For the suggestion to replace "sup-" with "sub-" in Lines 21 and 100, we would like to point out that this is not a typo. The term “sup-polynomially small accuracy” is technically precise and refers to quantities smaller than any polynomial order of dd.

"... the possibility to close the gap between upper and lower bounds..."

Thank you for this insightful question. Compared with the anonymous work [1], our lower bound highlights the pivotal role of log(1/ϵ)\log(1/\epsilon), which is essential for understanding adaptive sampling complexity. However, the dependence on d remains an open question and likely varies across distribution classes or oracle assumptions. Exploring sharper dimension dependent bounds is a key direction for future work, and we will elaborate on these open questions in the revised manuscript.

评论

Thank you again for reviewing the manuscript. In the author rebuttal, we have responded to the tightness issue by justifying the tightness of our lower bounds. This seems to be the main (and the only, apart from minor issues) concern raised by the reviewer. As the author-reviewer discussion period is approaching its end, we would like to know if you have any additional questions or concerns. We are happy to provide our response if so. At the moment, the rating of 3 seems very low without enough justification.

评论

Thank you for letting me know about the other paper submitted to ICLR. Given this information, I have increased my score to 5. I would not be against acceptance, if the clarity of the writeup is significantly improved and discussion on tightness (using this other ICLR submission) is added to it.

评论

Thank you again for your review and the follow-up discussion. Following your suggestion, we have updated the manuscript to include the discussion on the matching upper/lower bounds. We have also spent time going through the manuscript to improve the presentation. There are around 30 minor changes made to polish the manuscript (highlighted in blue color). We would like to request you to re-evaluate the work given the updated manuscript, and we are more than happy to respond to any further questions and discussions.

评论

Thank you again for your review and the discussions. We believe our presentation has been improved by discussing the matching upper bound and by polishing the manuscript. As the author-reviewer discussion period is approaching its end, would you mind taking some time to look at the updated manuscript? We are happy to answer any additional questions.

AC 元评审

This paper considers the adaptive complexity of sampling, i.e. the minimum number of rounds to sample from a target with polynomially many queries in parallel at each round. Authors focus on total variation distance. In the unconstrained case, they study log-smooth, log-Lipschitz and log strongly or non-strongly concave distributions and provide negative results that prove a linear complexity algorithm cannot return a sample with exponentially small error. In the constrained case, authors show that the same with sup-polynomially small error, for log-concave distributions.

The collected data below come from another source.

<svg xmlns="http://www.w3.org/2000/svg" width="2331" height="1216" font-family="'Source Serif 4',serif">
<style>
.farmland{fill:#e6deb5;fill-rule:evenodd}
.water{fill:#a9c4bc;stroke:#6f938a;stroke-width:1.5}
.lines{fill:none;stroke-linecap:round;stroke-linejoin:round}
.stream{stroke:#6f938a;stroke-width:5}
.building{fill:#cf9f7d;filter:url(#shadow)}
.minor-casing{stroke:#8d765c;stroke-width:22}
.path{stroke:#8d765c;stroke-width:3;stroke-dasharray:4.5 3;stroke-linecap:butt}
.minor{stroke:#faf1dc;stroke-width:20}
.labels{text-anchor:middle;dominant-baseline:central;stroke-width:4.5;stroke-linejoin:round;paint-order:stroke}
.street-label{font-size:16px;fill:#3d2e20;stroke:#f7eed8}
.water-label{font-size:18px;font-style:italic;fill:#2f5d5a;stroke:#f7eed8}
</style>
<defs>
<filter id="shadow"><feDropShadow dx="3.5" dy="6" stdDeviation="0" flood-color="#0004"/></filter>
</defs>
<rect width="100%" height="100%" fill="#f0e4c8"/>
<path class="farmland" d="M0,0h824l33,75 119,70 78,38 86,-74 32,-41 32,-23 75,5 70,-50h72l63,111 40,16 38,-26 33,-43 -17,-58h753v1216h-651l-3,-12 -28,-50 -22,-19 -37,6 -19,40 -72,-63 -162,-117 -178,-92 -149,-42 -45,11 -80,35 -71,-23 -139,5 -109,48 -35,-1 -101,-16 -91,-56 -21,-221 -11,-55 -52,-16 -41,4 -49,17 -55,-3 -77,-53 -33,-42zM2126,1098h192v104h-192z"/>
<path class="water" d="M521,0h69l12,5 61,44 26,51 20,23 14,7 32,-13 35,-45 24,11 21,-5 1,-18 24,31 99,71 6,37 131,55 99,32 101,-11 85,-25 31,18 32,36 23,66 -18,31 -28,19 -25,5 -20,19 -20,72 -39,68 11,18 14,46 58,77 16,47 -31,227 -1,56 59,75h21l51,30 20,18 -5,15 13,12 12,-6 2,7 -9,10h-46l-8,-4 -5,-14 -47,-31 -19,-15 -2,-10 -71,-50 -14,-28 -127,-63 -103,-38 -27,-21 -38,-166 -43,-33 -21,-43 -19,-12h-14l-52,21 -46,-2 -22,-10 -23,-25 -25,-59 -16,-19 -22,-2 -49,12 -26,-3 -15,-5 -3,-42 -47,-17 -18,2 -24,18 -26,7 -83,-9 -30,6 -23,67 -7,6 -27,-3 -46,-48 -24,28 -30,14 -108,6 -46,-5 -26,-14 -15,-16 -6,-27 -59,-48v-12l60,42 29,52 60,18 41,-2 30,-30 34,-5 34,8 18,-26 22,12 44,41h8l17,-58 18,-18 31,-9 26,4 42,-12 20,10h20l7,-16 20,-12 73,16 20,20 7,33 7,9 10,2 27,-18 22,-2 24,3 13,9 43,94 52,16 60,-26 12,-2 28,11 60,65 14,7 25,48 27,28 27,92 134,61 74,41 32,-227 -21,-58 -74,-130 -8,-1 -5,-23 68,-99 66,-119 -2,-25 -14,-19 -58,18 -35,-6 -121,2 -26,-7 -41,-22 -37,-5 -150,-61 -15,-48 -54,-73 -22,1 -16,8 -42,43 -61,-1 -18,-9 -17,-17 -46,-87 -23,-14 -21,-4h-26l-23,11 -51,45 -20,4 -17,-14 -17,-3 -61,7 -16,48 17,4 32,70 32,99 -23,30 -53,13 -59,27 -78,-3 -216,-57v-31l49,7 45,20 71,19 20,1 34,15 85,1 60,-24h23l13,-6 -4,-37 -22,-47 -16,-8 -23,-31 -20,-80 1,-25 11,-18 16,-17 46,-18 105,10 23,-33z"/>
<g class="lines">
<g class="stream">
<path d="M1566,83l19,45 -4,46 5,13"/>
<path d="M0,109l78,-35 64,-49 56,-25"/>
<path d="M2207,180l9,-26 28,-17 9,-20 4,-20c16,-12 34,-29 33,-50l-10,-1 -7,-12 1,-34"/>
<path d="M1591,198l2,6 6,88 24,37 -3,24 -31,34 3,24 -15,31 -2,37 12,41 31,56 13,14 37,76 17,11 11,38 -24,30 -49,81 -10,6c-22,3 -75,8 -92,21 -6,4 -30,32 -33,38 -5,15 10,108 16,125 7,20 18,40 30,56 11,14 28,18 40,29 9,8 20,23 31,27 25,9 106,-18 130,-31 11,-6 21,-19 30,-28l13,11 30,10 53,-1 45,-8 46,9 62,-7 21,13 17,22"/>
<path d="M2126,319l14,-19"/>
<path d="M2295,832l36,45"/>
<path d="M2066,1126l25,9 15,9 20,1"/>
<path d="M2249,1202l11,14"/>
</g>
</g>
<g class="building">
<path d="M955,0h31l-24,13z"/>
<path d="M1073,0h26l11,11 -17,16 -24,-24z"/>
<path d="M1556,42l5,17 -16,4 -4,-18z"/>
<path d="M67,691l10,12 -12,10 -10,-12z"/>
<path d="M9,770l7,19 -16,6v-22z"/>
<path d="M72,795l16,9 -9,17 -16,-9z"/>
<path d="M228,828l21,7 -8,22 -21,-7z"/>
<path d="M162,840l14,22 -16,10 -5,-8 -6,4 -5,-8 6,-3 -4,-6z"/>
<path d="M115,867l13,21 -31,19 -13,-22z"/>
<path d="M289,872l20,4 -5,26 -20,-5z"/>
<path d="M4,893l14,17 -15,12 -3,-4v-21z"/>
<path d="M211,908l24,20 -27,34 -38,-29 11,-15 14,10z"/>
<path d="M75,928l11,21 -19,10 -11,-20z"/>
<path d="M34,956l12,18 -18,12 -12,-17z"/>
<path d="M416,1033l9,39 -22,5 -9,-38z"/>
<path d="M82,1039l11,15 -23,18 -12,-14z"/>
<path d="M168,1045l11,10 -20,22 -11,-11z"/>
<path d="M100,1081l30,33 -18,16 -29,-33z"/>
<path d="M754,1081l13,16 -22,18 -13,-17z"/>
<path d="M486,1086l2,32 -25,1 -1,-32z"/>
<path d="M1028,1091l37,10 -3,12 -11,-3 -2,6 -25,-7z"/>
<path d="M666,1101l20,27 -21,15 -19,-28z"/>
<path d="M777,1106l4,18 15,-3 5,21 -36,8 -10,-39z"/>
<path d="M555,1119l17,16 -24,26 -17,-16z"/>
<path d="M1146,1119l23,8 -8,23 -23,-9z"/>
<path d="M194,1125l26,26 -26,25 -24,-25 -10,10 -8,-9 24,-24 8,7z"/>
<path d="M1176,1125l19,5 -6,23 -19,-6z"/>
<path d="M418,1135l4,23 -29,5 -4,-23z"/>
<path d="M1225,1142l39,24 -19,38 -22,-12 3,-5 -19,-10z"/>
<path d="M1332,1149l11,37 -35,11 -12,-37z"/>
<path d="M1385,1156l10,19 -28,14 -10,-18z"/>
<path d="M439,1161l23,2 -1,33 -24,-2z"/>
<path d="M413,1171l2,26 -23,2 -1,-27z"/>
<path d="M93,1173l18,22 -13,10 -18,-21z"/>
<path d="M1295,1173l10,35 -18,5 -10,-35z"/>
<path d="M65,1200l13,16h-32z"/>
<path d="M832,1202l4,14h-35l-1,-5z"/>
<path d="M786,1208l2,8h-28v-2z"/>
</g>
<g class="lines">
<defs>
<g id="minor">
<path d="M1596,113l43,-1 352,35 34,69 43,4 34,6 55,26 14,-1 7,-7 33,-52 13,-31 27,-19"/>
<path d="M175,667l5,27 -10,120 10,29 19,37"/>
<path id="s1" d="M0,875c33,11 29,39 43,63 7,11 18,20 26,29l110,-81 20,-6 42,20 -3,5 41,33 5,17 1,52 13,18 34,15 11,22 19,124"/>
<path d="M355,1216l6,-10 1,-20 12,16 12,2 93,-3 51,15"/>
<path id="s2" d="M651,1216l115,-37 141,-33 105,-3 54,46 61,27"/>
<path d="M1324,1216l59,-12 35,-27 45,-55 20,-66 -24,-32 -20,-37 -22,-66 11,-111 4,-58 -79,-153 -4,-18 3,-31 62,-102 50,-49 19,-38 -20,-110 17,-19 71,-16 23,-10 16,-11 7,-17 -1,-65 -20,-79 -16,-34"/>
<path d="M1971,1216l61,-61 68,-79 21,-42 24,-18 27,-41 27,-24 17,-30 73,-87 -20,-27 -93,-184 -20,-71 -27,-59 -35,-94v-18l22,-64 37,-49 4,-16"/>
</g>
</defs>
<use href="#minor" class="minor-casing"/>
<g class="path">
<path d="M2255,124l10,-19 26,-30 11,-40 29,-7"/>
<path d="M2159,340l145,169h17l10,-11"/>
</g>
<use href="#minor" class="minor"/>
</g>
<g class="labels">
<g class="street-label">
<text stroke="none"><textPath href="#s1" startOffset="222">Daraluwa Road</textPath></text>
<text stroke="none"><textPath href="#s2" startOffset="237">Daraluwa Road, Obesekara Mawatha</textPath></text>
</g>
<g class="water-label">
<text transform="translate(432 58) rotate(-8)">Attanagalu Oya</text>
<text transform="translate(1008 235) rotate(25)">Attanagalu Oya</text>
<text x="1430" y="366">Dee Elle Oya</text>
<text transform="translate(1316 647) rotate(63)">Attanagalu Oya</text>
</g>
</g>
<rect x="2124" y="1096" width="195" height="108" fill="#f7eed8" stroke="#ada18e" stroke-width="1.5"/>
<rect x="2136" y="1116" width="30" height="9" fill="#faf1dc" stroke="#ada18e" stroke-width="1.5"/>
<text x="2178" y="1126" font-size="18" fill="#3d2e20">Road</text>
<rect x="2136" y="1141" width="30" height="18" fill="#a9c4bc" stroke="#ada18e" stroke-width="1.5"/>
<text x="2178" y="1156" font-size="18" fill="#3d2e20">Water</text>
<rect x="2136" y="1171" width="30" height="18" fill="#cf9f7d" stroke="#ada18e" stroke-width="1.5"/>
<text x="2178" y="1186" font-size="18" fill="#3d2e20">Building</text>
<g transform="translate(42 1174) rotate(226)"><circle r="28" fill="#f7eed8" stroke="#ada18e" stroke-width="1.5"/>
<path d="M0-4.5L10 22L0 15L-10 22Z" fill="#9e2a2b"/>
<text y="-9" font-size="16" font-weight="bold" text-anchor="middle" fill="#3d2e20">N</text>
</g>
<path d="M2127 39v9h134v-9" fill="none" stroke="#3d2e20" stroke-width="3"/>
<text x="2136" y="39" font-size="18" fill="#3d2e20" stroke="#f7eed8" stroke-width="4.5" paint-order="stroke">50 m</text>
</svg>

This paper was reviewed by four expert reviewers the following Scores/Confidence: 6/3, 8/2, 8/3, 5/3. I think the paper is studying an interesting topic and the results are relevant to ICLR community. The following concerns were brought up by the reviewers:

  • The paper has tight lower bounds. But I think authors should include a more detailed discussion on upper bounds in different settings as well. Authors should also clarify in their paper, point-wise tightness when compared to the work they cite in the rebuttal.

  • several typos and ambiguous statements were pointed by the reviewers. These should be carefully addressed.

Authors should carefully go over reviewers' suggestions and address any remaining concerns in their final revision. Based on the reviewers' suggestion, as well as my own assessment of the paper, I recommend including this paper to the ICLR 2025 program.

审稿人讨论附加意见

Reviewer questions are thoroughly answered by the authors.

最终决定

Accept (Poster)

撤稿通知

We withdraw this paper due to a critical error in the analysis that invalidates its main theoretical claims. In particular, Lemma 4.3 does not imply the required total variation gap. Since this step is essential for the inductive bound used to establish the main results, the subsequent guarantees in the paper cannot be justified. We apologize for the oversight.